## WORK TO BE COMPLETED
In the passage about AI's environmental impact, how many days did GPT-3 take to train on a large cluster of V100s?

AI is boiling our oceans

Jun 28, 2023

I’d like to talk about the environmental impact of training AI models on accelerator hardware.

This is interesting to me because of:

the power hungry hardware that is needed for matrix operations
the long, sustained batch nature of a training workflow
the scale of these paralellised training runs

Major cloud providers have already pledged to be Carbon XYZ by 20XX, why are we still talking about this?

I’ll refer you to a blog post that I’ll be writing on these three bad phrases of:

Carbon neutral
Carbon negative
Net Zero

They aren’t always what you think they mean, keyword: offsetting -> LINK.

POWER: why is this news?

Yes, hyperscalers like GCP, AWS and Azure have always been massive consumers of electricity. However, these new workloads have orders of magnitudes more requirements for power.

Accelerator hardware, such as GPUs, TPUs (Tensor Processing Units), and FPGAs (Field-Programmable Gate Arrays), are power-hungry devices. They are designed to perform complex computations rapidly, which requires a substantial amount of electricity. Training large AI models, especially deep neural networks, can consume a significant amount of energy, contributing to increased carbon emissions and energy consumption.

Accelerator go brr

AI model training typically involves running computations over extended periods, often taking days, weeks, or even months to complete (GPT3 took 46 days on a large cluster of V100s). It would take 355 years to train GPT-3 on a single NVIDIA Tesla V100 GPU. Using 1,024x A100 GPUs, researchers calculated that OpenAI could have trained GPT-3 in as little as 34 days.

## GIVEN INFORMATION
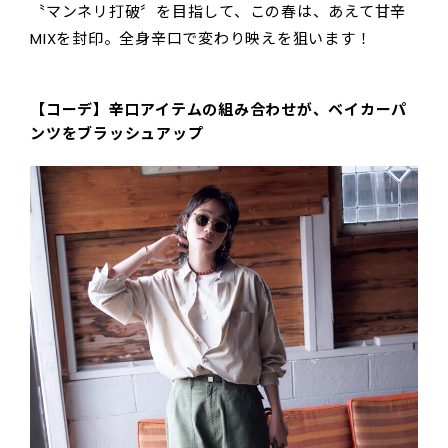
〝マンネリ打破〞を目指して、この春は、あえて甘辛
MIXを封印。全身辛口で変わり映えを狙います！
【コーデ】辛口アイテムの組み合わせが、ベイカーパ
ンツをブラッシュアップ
---
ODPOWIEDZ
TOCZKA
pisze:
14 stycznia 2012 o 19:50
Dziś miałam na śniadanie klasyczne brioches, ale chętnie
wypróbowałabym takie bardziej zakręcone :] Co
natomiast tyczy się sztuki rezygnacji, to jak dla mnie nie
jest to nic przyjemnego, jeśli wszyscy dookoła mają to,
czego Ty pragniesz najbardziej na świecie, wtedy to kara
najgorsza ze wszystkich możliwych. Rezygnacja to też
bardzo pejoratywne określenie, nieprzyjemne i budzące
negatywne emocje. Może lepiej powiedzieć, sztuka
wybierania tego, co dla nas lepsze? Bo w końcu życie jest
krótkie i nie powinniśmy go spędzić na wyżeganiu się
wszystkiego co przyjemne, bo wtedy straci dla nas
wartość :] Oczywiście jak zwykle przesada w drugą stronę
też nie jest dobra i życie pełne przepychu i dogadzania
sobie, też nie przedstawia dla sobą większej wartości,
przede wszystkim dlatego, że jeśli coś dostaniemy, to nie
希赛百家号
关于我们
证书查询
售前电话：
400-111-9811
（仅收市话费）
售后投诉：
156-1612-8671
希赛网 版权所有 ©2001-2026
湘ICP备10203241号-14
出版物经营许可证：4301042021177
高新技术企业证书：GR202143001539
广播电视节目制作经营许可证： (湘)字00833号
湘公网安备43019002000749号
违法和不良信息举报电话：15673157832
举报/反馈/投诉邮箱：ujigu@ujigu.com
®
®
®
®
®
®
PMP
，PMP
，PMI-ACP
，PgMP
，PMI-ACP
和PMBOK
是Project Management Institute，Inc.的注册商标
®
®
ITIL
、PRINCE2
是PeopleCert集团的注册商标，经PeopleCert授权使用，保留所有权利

## ANSWER AREA
46 days.